Work is due to start on Friday to wrap the Arc de Triomphe in Paris in silver-blue fabric in posthumous homage to artist Christo who had dreamed of the project for decades.
Of Bulgarian origin, Christo, a longtime Parisian, imagined the project to cover the imposing war memorial at the top of the Champs-Elysées while renting an apartment nearby in the 1960s.
But despite the completion of other major public works during his lifetime, notably the enveloping of the oldest bridge in Paris in 1985 and the German parliament in 1995, the Arc de Triomphe project never materialized before its completion. died in 2020.
The realization of his vision – and that of his co-designer and wife, Jean-Claude – will be overseen by his nephew Vladimir Javacheff with the support of the Pompidou Museum and the French authorities.
He will see the monument wrapped in more than 25,000 square meters (270,000 square feet) of fabric.
“It will be like a living object stimulated by the wind and reflecting light. The folds will move and the surface of the monument will become sensual, ”Christo said of his idea, for which he left sketches and photo montages.
“People are going to want to touch the Arc de Triomphe,” he said.
The work that will begin on Friday will be the preparation of the scaffolding and protective equipment that will be erected to prevent damage to the masonry and carvings during the packing process.
# photo1The monument, which was built by Napoleon to commemorate fallen soldiers during his military campaigns, was recently restored after being disfigured by anti-government “yellow vests” rioters in December 2018.
– Round the clock –
After a break for the conclusion of the Tour de France cycling race which passes under the arch on July 18, packaging work will begin in earnest during the rest of July and August in order to reach a target date for the inauguration on September 18.

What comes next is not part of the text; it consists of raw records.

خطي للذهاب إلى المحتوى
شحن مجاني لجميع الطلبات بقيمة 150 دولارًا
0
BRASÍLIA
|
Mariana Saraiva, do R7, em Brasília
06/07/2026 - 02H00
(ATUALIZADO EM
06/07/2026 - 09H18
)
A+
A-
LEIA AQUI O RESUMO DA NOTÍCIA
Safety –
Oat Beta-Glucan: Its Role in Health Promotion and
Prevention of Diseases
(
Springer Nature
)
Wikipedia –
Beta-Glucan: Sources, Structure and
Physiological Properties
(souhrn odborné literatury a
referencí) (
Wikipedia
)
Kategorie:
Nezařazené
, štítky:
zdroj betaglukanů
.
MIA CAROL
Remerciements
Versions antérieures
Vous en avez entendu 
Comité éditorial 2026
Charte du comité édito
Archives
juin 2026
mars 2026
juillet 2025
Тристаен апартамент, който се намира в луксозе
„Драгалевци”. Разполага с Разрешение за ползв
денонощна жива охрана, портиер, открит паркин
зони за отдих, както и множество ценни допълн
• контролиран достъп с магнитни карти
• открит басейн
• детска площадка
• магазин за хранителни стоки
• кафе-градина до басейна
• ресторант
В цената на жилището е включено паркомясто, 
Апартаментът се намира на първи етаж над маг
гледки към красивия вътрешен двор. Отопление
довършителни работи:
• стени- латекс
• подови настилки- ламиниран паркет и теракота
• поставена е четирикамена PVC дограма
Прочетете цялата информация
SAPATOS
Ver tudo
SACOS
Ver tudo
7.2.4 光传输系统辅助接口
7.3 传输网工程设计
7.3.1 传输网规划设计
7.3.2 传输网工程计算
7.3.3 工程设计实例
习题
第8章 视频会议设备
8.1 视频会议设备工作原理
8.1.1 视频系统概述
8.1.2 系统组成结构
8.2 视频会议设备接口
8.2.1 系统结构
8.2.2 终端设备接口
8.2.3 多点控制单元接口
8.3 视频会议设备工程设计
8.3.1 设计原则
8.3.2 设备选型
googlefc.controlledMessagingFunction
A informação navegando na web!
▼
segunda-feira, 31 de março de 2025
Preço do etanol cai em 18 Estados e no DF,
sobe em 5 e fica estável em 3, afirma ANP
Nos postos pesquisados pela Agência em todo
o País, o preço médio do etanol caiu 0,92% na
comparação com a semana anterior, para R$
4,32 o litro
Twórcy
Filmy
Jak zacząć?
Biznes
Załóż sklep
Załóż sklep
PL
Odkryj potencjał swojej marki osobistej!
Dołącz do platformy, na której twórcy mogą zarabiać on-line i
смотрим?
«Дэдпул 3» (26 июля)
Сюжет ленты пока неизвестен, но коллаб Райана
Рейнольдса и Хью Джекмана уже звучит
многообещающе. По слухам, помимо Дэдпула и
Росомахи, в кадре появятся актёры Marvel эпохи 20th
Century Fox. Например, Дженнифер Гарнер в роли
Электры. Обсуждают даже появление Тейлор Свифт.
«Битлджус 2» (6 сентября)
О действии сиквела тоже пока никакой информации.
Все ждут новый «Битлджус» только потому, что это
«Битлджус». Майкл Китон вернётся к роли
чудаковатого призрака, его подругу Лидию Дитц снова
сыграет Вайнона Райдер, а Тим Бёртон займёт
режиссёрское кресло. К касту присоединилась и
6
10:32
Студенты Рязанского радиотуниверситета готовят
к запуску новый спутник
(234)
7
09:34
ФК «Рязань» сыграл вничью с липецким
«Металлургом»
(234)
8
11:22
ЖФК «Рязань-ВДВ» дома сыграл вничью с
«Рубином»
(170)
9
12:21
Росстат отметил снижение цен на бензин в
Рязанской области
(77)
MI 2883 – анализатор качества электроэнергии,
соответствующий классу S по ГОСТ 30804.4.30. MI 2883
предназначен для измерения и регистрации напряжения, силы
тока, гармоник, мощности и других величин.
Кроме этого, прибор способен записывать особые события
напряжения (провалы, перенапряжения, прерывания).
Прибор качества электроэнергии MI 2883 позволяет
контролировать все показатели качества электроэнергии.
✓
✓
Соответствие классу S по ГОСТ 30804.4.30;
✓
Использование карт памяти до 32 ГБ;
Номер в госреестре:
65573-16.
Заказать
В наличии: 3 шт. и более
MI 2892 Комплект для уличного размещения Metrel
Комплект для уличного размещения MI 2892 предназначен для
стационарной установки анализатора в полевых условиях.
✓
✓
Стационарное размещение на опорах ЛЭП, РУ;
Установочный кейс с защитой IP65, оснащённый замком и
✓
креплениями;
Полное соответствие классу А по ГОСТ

“Three teams will work tirelessly to finish it,” Javacheff said.
In addition to the polypropylene fabric, the project will use 3,000 meters of red rope, all of which can be recycled.
Born June 13, 1935 in Bulgaria, Christo left his country in 1957, living in several nations before arriving in Paris, where he met his future wife Jean-Claude.
He died of natural causes at his New York home in May of last year.
The Arc de Triomphe, with the flame from the Tomb of the Unknown Soldier still lit, will be accessible throughout the 16-day exhibition.
This will be Christo’s second project in Paris, after the Pont Neuf was wrapped in 1985.
The program known as “The Arc de Triomphe, Wrapped” is also financed by the sale of studies, drawings and collages by Christo.